He doesn’t want the job—Paul Ryan has made that abundantly clear—but Republicans still hope that the Ways and Means Committee chairman will change his mind and seek the House speakership. He is, after all, the only possible candidate who could plausibly bridge the ideological, stylistic, and strategic chasm between the mainstream, establishment-friendly Republicans and the 35 to 40 lawmakers, mostly members of the Freedom Caucus, that The Wall Street Journal has dubbed “the Refuseniks.”
Even if Ryan assents, however, the path to the speakership might require concessions to the Refuseniks that he would be unwilling to make. One Freedom Caucus demand is to codify the so-called Hastert Rule, requiring that a majority of the chamber’s Republicans support a measure before the full House can consider it. This would change the House to one in which a plurality, not a majority, rules. Nothing could pass the House without approval from 124 Republicans, the barest majority of the chamber’s 247 Republicans, effectively moving the ideological center of gravity to the right. This would further marginalize the House, already the most ideological part of the elected government.
Here’s the dilemma for House Republicans. The Refuseniks have made it clear that they won’t accept an establishment choice, with the possible—though not certain—exception of Ryan. Unstated, but equally true, is that a much larger number of mainstream Republicans won’t accept anyone from the Freedom Caucus or sympathetic to it. Not wanting the tail to wag the dog, they’re unwilling to give in to what they see as a few dozen members taking the speakership hostage. The GOP’s majority is pretty firmly entrenched, but a surefire way to become a minority again is for the House to adopt the Freedom Caucus’s agenda. Keep in mind that the electorate next year, when the presidency is on the ballot, is very different from the older, whiter, more-conservative, and more-Republican voters who gave the GOP an impressive majority in 2014.
If Ryan’s no remains no, we can assume that John Boehner will stay on as speaker for a while—but not forever. This would leave Republicans with a choice: chaos or a coalition. The prospect of chaos looks particularly scary right now, given the immediate need to raise the limit on the federal debt before the government exceeds it. Current projections put the date of a default at Nov. 3 or so. But the House actually needs to raise the debt limit this week, in case hard-line conservative Ted Cruz, the Texas Republican who is running for president, raises procedural hurdles in the Senate. Soon after that is resolved, the continuing resolution that’s financing the government is due to run out on Dec. 11.

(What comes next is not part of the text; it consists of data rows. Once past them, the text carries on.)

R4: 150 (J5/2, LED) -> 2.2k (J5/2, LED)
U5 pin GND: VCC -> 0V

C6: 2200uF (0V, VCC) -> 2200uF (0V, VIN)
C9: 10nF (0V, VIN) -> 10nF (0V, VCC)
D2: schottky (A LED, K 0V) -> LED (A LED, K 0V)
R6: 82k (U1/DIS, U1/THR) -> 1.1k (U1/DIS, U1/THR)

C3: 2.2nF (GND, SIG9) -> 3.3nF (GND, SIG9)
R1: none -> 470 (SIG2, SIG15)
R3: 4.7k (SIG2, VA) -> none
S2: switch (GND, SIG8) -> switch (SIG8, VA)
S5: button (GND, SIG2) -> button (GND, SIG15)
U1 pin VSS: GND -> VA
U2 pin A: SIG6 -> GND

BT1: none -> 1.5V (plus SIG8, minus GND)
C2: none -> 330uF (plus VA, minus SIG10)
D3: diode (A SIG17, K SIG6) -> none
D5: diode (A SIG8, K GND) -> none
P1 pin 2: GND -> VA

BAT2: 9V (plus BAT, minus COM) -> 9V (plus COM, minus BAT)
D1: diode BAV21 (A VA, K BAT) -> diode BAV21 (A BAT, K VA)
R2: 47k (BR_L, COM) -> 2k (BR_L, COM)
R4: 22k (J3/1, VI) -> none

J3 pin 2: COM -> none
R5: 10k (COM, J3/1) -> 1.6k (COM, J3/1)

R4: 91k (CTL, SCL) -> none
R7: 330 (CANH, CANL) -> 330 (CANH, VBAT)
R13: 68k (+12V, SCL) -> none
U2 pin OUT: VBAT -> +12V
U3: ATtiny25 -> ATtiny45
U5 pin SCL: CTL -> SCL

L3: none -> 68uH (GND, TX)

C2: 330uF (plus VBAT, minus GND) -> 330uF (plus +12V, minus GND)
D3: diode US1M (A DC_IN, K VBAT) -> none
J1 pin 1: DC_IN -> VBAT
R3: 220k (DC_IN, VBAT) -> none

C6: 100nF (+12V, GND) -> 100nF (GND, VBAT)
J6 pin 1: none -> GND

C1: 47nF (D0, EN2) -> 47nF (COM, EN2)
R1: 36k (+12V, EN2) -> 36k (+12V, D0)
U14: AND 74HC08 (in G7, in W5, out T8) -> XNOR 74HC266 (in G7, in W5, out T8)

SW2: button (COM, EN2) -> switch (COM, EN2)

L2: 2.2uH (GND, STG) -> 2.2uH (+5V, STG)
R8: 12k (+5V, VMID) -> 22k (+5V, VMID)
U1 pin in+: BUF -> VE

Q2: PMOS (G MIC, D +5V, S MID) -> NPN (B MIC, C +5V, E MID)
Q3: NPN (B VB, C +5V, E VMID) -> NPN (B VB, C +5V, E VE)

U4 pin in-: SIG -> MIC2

So, what’s the alternative? Should Ryan refuse the speakership, consider an unprecedented, heretofore inconceivable, possibility: a coalition with the chamber’s Democrats. Not a coalition government in a parliamentary sense, sharing leadership positions and the chairmanships of committees and subcommittees. Instead, a Republican would gain the speakership with a bloc of GOP votes plus support from enough Democrats—anxious for a speaker they could actually work with—to add up to 218 members, a House majority.
The nucleus of such a coalition is the 91 House Republicans who voted last month in favor of a continuing resolution (151 voted against it) to keep the government running. Besides those, the coalition would draw as many votes as possible from the other 110 or so GOP lawmakers who don’t belong to the Freedom Caucus. Then, the Democrats. A critical mass of Democratic lawmakers might accept any of a handful of senior House Republicans.
An obvious question is why Democrats would help elect a Republican speaker without getting any tangible benefits. The reason: Most House Democrats ran for Congress in hopes of accomplishing things rather than just throwing rocks at the chamber’s majority. Getting some things done, they figure, is preferable to getting nothing done. By electing a speaker they could work with, they’d assure themselves a voice. Another benefit to Democrats: Should such a coalition succeed, the Freedom Caucus could become totally marginalized. It’s hard to imagine how its members could retain any committee or subcommittee chairmanships.
This next week or two are likely to be interesting, indeed—the poker about as high-stakes as Capitol Hill ever encounters. Deadlines are piling up, adding to the drama. Keep an eye on the forthcoming vote on whether to reauthorize the Export-Import Bank, only the third time in decades that a measure has reached the House floor through a discharge petition, signed by a majority of House members. More than 40 Republicans joined Democrats to circumvent conservatives on the House Banking Committee who had bottled up the measure, to force a vote that is scheduled for Oct. 26. Three days later, federal financing for highways is set to expire, unless Congress acts to renew it. Whatever happens, don’t expect to be bored.